Start of RECORDS SHOWN
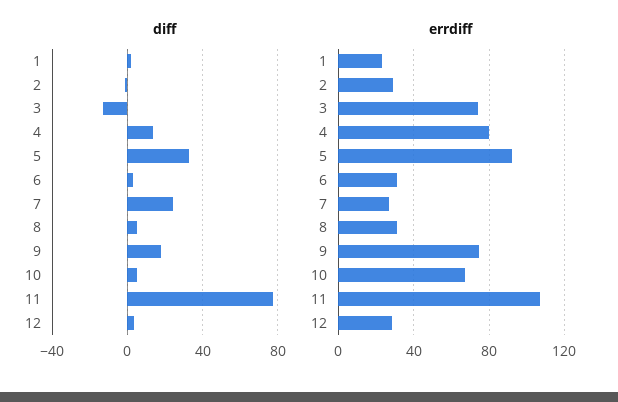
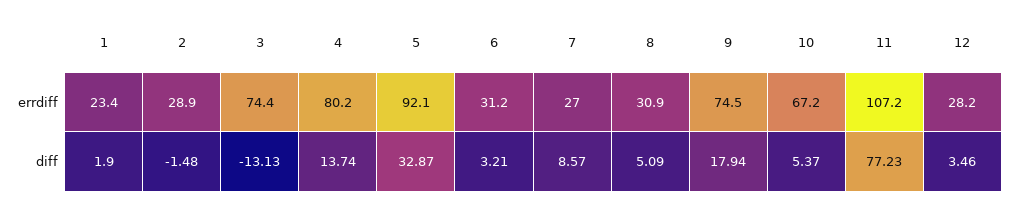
  {
    "diff": {
      "1": 1.9,
      "2": -1.48,
      "3": -13.13,
      "4": 13.74,
      "5": 32.87,
      "6": 3.21,
-     "7": 25,
+     "7": 8.57,
      "8": 5.09,
      "9": 17.94,
      "10": 5.37,
      "11": 77.23,
      "12": 3.46
    },
    "errdiff": {
      "1": 23.4,
      "2": 28.9,
      "3": 74.4,
      "4": 80.2,
      "5": 92.1,
      "6": 31.2,
      "7": 27,
      "8": 30.9,
      "9": 74.5,
      "10": 67.2,
      "11": 107.2,
      "12": 28.2
    }
  }

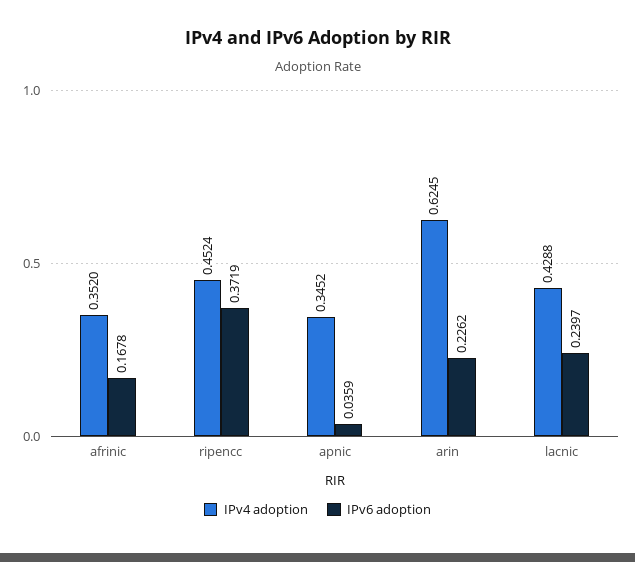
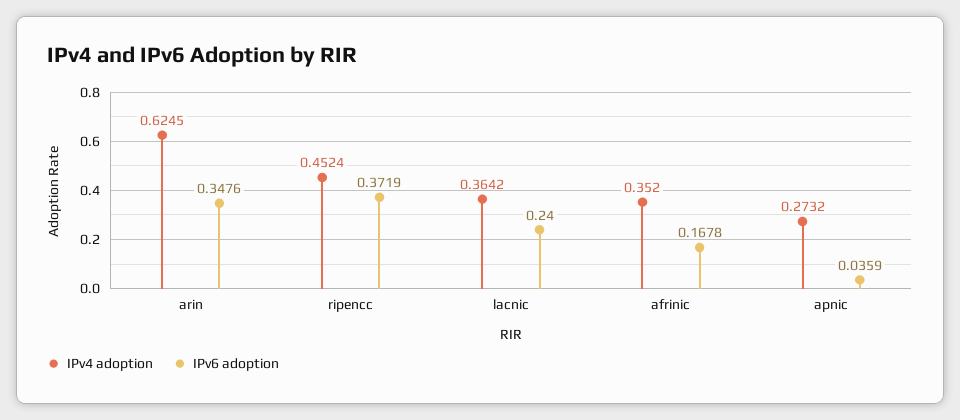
  {
    "IPv4 adoption": {
      "afrinic": 0.352,
      "ripencc": 0.4524,
-     "apnic": 0.3452,
+     "apnic": 0.2732,
      "arin": 0.6245,
-     "lacnic": 0.4288
+     "lacnic": 0.3642
    },
    "IPv6 adoption": {
      "afrinic": 0.1678,
      "ripencc": 0.3719,
      "apnic": 0.0359,
-     "arin": 0.2262,
+     "arin": 0.3476,
-     "lacnic": 0.2397
+     "lacnic": 0.24
    }
  }

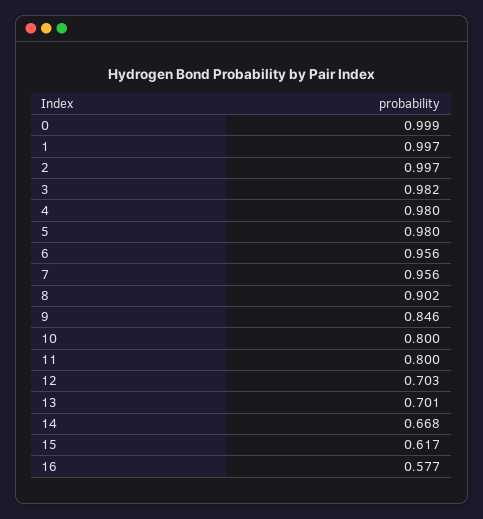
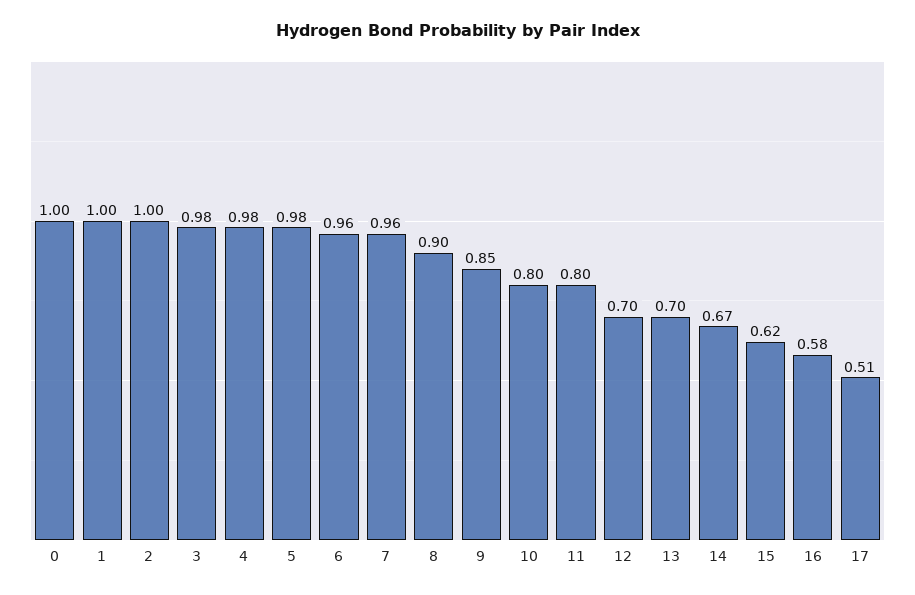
  {
    "0": 0.999,
    "1": 0.997,
    "2": 0.997,
    "3": 0.982,
    "4": 0.98,
    "5": 0.98,
    "6": 0.956,
    "7": 0.956,
    "8": 0.902,
    "9": 0.846,
    "10": 0.8,
    "11": 0.8,
    "12": 0.703,
    "13": 0.701,
    "14": 0.668,
    "15": 0.617,
-   "16": 0.577
+   "16": 0.577,
+   "17": 0.51
  }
End of RECORDS SHOWN
DIRECTIONS:
What you return must match the material above exactly, apart from its pictures.

RESULT FOR THIS TASK:
  {
    "diff": {
      "1": 1.9,
      "2": -1.48,
      "3": -13.13,
      "4": 13.74,
      "5": 32.87,
      "6": 3.21,
-     "7": 25,
+     "7": 8.57,
      "8": 5.09,
      "9": 17.94,
      "10": 5.37,
      "11": 77.23,
      "12": 3.46
    },
    "errdiff": {
      "1": 23.4,
      "2": 28.9,
      "3": 74.4,
      "4": 80.2,
      "5": 92.1,
      "6": 31.2,
      "7": 27,
      "8": 30.9,
      "9": 74.5,
      "10": 67.2,
      "11": 107.2,
      "12": 28.2
    }
  }

  {
    "IPv4 adoption": {
      "afrinic": 0.352,
      "ripencc": 0.4524,
-     "apnic": 0.3452,
+     "apnic": 0.2732,
      "arin": 0.6245,
-     "lacnic": 0.4288
+     "lacnic": 0.3642
    },
    "IPv6 adoption": {
      "afrinic": 0.1678,
      "ripencc": 0.3719,
      "apnic": 0.0359,
-     "arin": 0.2262,
+     "arin": 0.3476,
-     "lacnic": 0.2397
+     "lacnic": 0.24
    }
  }

  {
    "0": 0.999,
    "1": 0.997,
    "2": 0.997,
    "3": 0.982,
    "4": 0.98,
    "5": 0.98,
    "6": 0.956,
    "7": 0.956,
    "8": 0.902,
    "9": 0.846,
    "10": 0.8,
    "11": 0.8,
    "12": 0.703,
    "13": 0.701,
    "14": 0.668,
    "15": 0.617,
-   "16": 0.577
+   "16": 0.577,
+   "17": 0.51
  }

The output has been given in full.